Métier

Métier

Métier: Michael Buckley (saxophones), Justin Carroll (Fender Rhodes), Joe O’Callaghan (guitar), Ronan Guilfoyle (bass), Sean Carpio (drums), Cabinteely House, County Dublin, 15 October 2009

Over the last ten months or so, composer Ronan Guilfoyle’s blog Mostly Music has been exploring, among other topics, the challenges of contemporary jazz composition. One of the really interesting things about his posts is the real-time glimpse we get into a working composer’s mind. Over this short span, Guilfoyle has given us his thoughts on: written vs. improvised music; how short-form jazz compositions can avoid triteness;  the effective integration of solos into extended pieces; the constraints of writing music for film; and, most recently, composition that is about something rather than purely abstract.

This last post was written just after Guilfoyle completed Fiasco, a musical reaction to Ireland’s economic collapse and a companion piece to 2007’s Terms and Conditions Apply, his angry reflection on Celtic Tiger overindulgence.

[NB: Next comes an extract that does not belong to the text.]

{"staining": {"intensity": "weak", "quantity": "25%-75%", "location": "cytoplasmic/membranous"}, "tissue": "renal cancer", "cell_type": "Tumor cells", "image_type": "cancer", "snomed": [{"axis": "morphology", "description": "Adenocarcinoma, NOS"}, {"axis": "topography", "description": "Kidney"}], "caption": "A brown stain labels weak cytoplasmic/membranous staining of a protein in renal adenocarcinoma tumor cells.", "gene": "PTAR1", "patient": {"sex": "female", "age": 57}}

The new work, which the Guilfoyle-led group Métier performed last October in its capacity as Dún Laoghaire-Rathdown Jazz Ensemble in Residence, takes a different approach. Unlike Terms and Conditions Apply, which used visual and audio elements to help make its point, Fiasco relies on music alone to convey a response to political events. As Guilfoyle says, ‘With instrumental music, the outcome, in terms of what you’re saying and what the audience is hearing, is not as clear cut. It’s definitely riskier.’

So does the risk pay off? In abstract musical terms, absolutely. Whatever the inspiration, the resulting five-part piece is full of drama and musical tension, with a complex structure that takes full advantage of the band’s formidable skills. From the simple, ominous opening of ‘Devil’s Triangle’ to the ironic, circus-like musical gestures of ‘The Expense Account Merry-go-round’, Fiasco progresses with a compelling narrative force, brightened along the way by passages of lyricism, swing and bristling fierceness. Guilfoyle has always been adept at writing with specific performers in mind, and this sequence never fails to use the right voices at the right moments, from the powerful unison lines of sax and guitar, to the oblique piano voicings, to the unerring rhythmic partnership of bass and drums.  At times the writing is detailed and meticulous; at others it opens up to passages of free improvisation, which this band executed powerfully.

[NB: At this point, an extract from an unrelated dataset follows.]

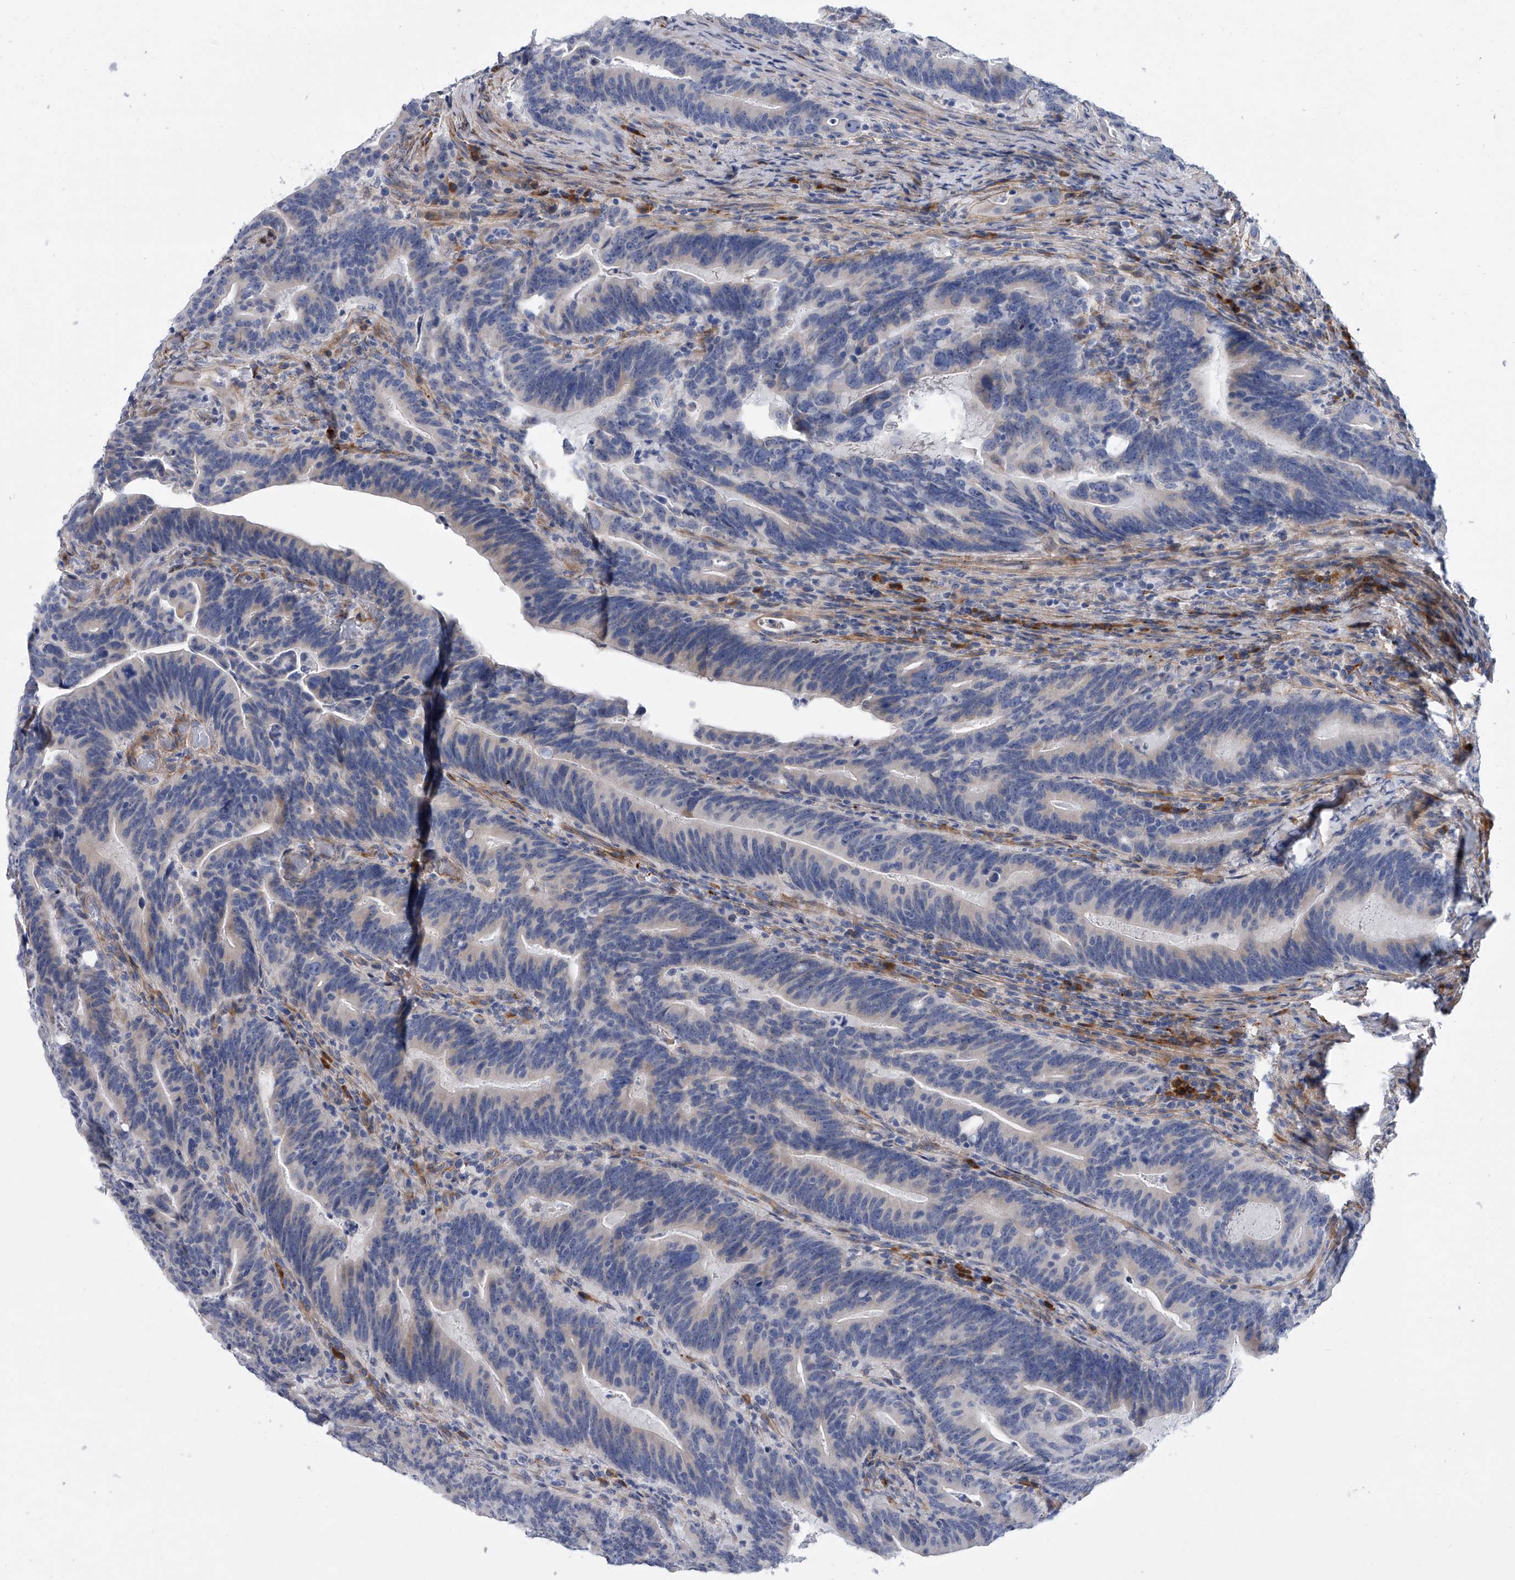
{"staining": {"intensity": "negative", "quantity": "none", "location": "none"}, "tissue": "colorectal cancer", "cell_type": "Tumor cells", "image_type": "cancer", "snomed": [{"axis": "morphology", "description": "Adenocarcinoma, NOS"}, {"axis": "topography", "description": "Colon"}], "caption": "Immunohistochemistry of human colorectal cancer displays no positivity in tumor cells. (Brightfield microscopy of DAB (3,3'-diaminobenzidine) IHC at high magnification).", "gene": "ALG14", "patient": {"sex": "female", "age": 66}}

The challenging programmatic goal is equally successful. Fiasco supports Guilfoyle’s contention that a composer can ‘make a very strong statement using just pitch, harmony and rhythm, and without recourse to speech and sight’. Tension, harshness, agitation and calmness are all used musically to suggest corresponding emotional qualities. Similarly, humour and disapproval are unambiguously evident in certain passages. Yet the art lies not simply in reflecting feeling and event at minor musical points, but in orchestrating effect across a meaningful structure and achieving a unified emotional response from an audience that is consistent (if not exactly parallel) with the composer’s intent.  At this deeper level, Fiasco works really well. I could choose many examples, but performance of the fourth segment of the piece, ‘Priorities’, featured a passage of stately ensemble playing followed by a Guilfoyle bass solo which together transcended musical effect and, in a forceful aesthetic statement, suggested a general but intense concern at what has gone wrong in contemporary Ireland.

Above all, Fiasco was just great to listen to, with a dark, late-Miles-Davis feel that combined abstract passages, terrific solos and seductive grooves. And it’s nice to know that the political crisis we’re all suffering through has led to something positive.

Published on 1 December 2009

Kevin Stevens is is a Dublin-based novelist and writer on history, literature, and jazz.